Kurz gesagt
- Ein Zustellungsbevollmächtigter nimmt förmliche Zustellungen von Gerichten und Behörden mit Wirkung für Dich entgegen.
- Grundlage im Zivilverfahren ist § 171 ZPO, im Verwaltungsverfahren § 7 VwZG, im Steuerverfahren § 123 AO.
- Er muss im Inland wohnen oder dort einen Geschäftsraum haben und eine schriftliche Vollmacht vorlegen.
- Wer keinen benennt, obwohl das Gericht es anordnet, dem wird nach § 184 Abs. 2 ZPO zwei Wochen nach Aufgabe zur Post zugestellt.

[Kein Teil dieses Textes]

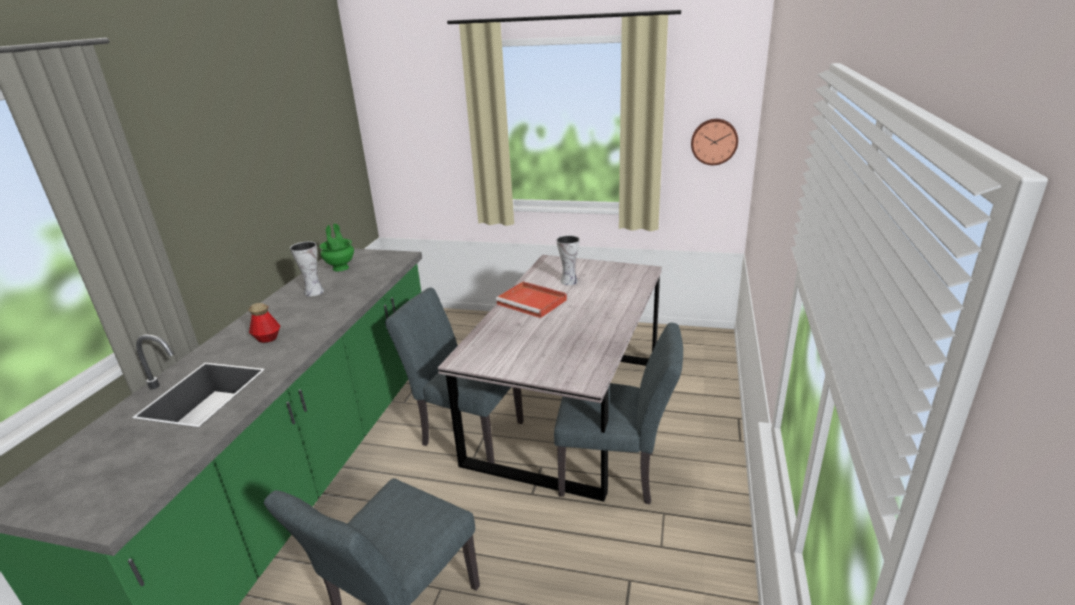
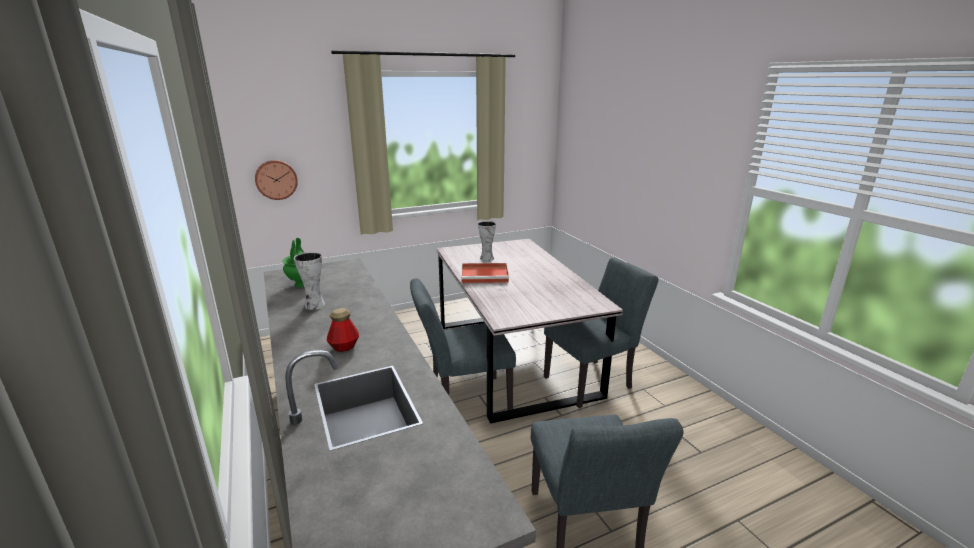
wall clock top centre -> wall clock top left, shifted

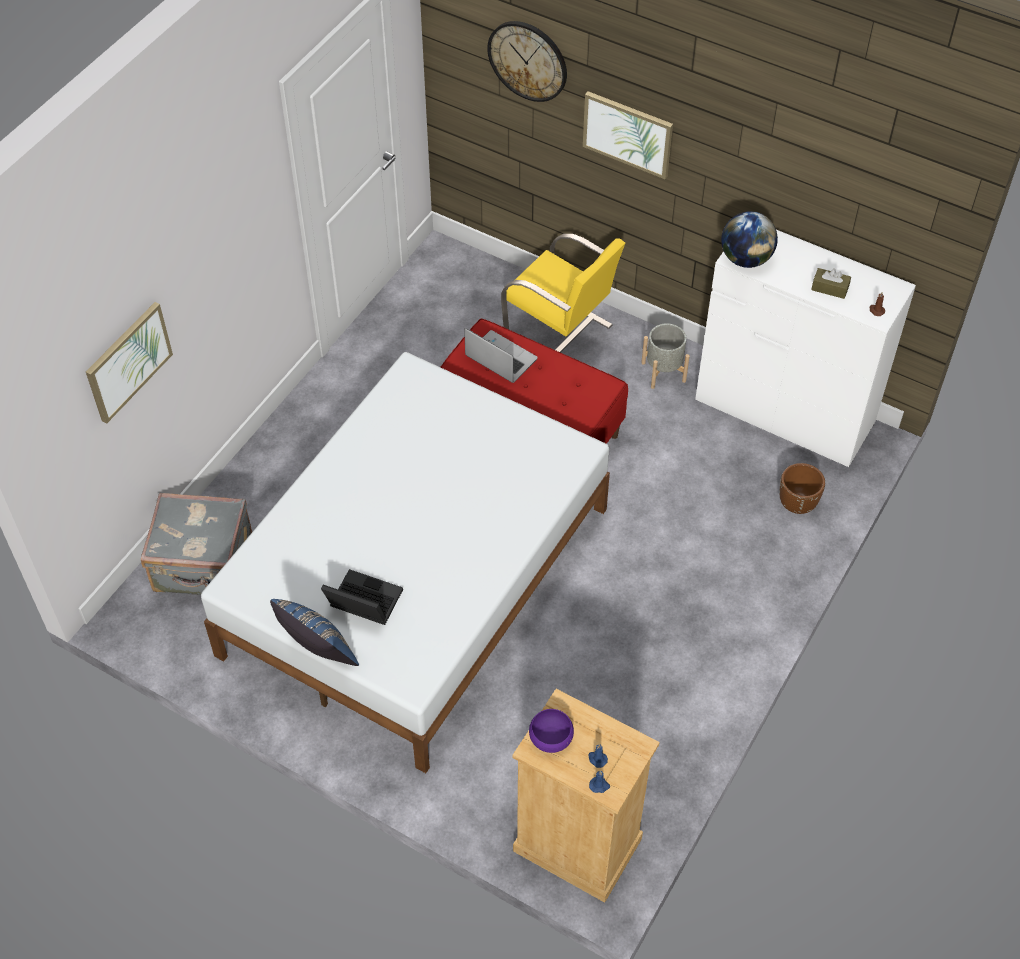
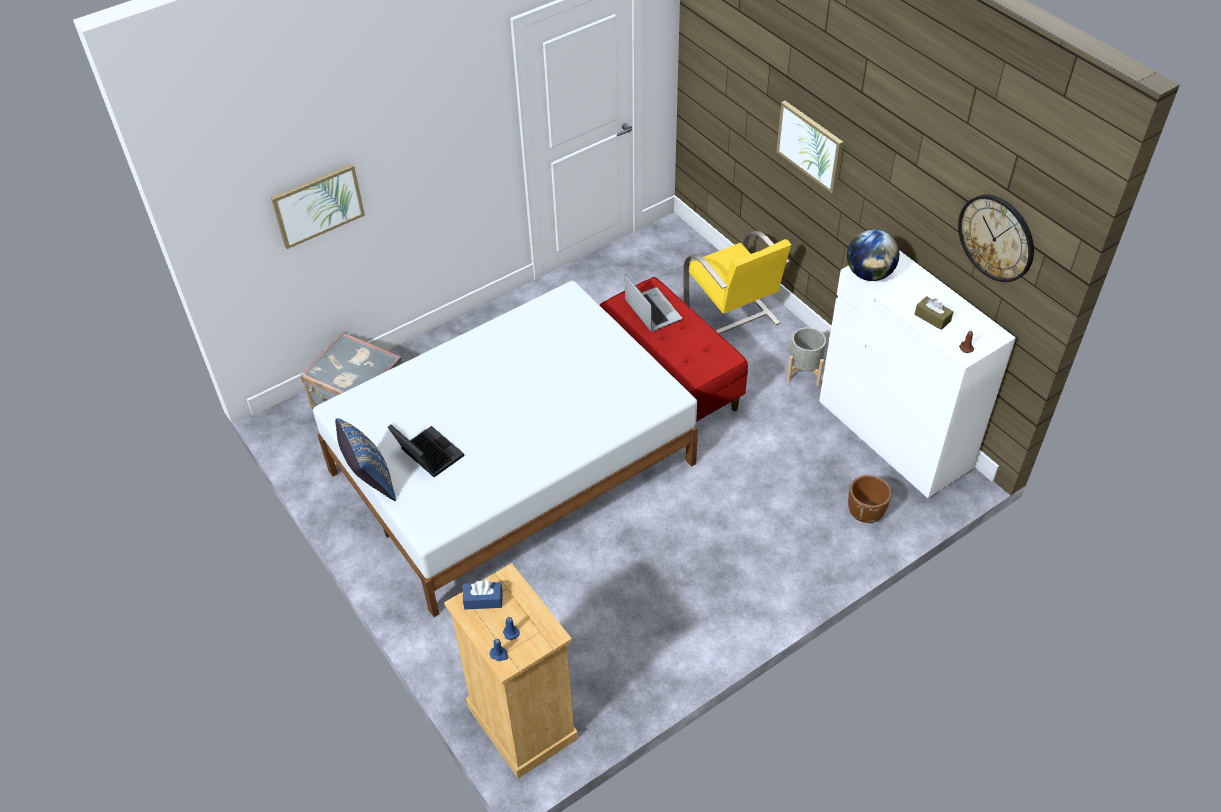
wall clock top centre -> wall clock top right, shifted
bowl/purple bottom centre -> tissue box/blue bottom centre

- Er ist kein Prozessbevollmächtigter: Er nimmt an, verteidigt nicht und wahrt keine Fristen.
Rechtliche Grundlage
§ 171 ZPO ist die allgemeine Norm: An den rechtsgeschäftlich bestellten Vertreter kann mit gleicher Wirkung wie an den Vertretenen zugestellt werden, der Vertreter hat eine schriftliche Vollmacht vorzulegen. Für Behörden regelt § 7 Abs. 1 VwZG dasselbe und macht die Zustellung an den Bevollmächtigten zur Pflicht, sobald die schriftliche Vollmacht vorliegt.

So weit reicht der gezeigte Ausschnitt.